* _ACTION ITEM_
Filter the data below, copying out each line that contains the string "What" verbatim.

*** RECORD EXCERPTS ***

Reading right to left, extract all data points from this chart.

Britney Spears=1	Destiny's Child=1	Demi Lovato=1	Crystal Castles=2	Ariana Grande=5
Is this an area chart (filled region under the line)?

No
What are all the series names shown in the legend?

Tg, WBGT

***
*** RECORD EXCERPTS ***

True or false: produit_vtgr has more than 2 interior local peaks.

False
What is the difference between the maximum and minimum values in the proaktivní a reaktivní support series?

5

***

* _SOLVED PROBLEM_
What are all the series names shown in the legend?
What is the difference between the maximum and minimum values in the proaktivní a reaktivní support series?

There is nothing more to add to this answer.